WHAT TO WORK ON. Please identify every line in the records below that contains the string "liver" and copy each such line. Case counts.

++++ RECORD EXTRACTS ++++

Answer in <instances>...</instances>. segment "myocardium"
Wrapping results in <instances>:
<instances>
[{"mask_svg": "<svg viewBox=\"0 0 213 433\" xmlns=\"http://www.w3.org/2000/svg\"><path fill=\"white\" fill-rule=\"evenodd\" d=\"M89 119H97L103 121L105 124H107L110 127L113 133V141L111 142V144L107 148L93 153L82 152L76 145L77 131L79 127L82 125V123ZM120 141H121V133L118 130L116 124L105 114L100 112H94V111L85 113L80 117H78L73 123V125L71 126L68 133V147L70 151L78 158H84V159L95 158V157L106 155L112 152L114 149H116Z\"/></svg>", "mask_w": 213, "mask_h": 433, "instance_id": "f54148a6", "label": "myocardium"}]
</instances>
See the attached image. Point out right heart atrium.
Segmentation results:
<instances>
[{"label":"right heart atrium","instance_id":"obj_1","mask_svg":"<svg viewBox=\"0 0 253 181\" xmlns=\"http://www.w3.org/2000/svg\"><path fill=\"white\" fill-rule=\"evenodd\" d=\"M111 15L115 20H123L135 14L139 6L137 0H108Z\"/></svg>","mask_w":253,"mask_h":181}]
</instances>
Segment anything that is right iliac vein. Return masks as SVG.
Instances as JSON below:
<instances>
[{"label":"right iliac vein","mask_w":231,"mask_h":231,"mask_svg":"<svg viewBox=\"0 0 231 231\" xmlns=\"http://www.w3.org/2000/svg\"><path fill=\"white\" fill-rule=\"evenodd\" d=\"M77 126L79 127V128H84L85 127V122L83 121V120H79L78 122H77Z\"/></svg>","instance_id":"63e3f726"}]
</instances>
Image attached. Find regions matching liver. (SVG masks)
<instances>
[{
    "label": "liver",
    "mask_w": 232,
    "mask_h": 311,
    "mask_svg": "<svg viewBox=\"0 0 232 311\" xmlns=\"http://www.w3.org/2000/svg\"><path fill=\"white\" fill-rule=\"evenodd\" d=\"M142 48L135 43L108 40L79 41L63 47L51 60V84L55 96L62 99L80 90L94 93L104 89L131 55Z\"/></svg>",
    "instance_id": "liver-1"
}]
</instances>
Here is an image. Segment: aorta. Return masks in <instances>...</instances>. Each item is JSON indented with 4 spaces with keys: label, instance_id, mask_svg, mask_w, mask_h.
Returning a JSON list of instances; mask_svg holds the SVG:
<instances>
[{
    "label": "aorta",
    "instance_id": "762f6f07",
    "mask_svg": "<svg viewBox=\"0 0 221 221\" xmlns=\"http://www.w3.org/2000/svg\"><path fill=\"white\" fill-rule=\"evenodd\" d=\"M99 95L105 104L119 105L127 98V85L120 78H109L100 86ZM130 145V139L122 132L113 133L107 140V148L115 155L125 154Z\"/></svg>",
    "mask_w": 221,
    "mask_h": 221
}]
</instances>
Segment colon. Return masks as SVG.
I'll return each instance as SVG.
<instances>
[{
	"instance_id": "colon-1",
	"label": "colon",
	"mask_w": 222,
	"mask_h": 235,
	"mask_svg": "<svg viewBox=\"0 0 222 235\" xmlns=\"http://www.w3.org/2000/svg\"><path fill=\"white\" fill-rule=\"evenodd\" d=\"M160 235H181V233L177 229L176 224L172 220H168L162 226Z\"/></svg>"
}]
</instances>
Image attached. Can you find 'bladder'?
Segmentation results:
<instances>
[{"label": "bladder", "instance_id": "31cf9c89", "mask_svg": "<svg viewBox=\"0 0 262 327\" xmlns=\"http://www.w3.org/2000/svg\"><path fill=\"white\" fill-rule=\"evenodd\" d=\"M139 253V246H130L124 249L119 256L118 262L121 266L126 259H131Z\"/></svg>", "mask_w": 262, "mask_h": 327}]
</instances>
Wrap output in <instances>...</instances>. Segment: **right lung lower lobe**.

++++

EXERCISE OUTPUT.
Image attached. Find regions matching liver. (SVG masks)
    "label": "liver",
    "instance_id": "liver-1"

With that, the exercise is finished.